Required action> Note each line in the data holding the string "front" and report it.

····················

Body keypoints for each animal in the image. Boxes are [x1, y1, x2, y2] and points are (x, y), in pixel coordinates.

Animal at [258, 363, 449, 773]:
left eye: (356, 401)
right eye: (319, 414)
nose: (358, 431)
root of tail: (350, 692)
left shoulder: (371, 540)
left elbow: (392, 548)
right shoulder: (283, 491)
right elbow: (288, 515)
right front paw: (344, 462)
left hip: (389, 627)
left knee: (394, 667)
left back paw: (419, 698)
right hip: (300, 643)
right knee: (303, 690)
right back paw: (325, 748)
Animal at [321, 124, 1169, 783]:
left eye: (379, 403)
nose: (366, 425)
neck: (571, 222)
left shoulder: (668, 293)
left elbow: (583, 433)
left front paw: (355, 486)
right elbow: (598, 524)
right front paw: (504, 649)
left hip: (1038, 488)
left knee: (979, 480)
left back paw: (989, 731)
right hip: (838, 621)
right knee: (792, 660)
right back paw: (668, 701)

····················

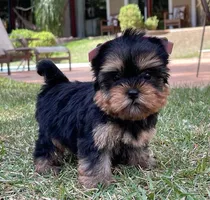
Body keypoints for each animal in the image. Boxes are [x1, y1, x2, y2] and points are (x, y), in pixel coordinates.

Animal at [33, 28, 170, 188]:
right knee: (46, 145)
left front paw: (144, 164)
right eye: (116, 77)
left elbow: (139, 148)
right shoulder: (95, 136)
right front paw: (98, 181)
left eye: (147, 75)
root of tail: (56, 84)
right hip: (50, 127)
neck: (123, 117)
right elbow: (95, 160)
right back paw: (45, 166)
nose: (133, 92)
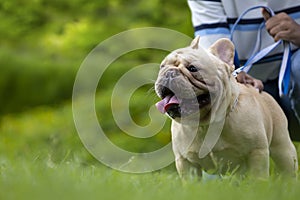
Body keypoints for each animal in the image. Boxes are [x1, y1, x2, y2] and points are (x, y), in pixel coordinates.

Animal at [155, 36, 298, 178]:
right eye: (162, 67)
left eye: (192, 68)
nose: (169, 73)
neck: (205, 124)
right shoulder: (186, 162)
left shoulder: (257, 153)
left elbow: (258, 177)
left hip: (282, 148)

····················

Exercise answer>
right front paw: (344, 462)
left front paw: (355, 486)
right front paw: (504, 649)
left front paw: (144, 164)
right front paw: (98, 181)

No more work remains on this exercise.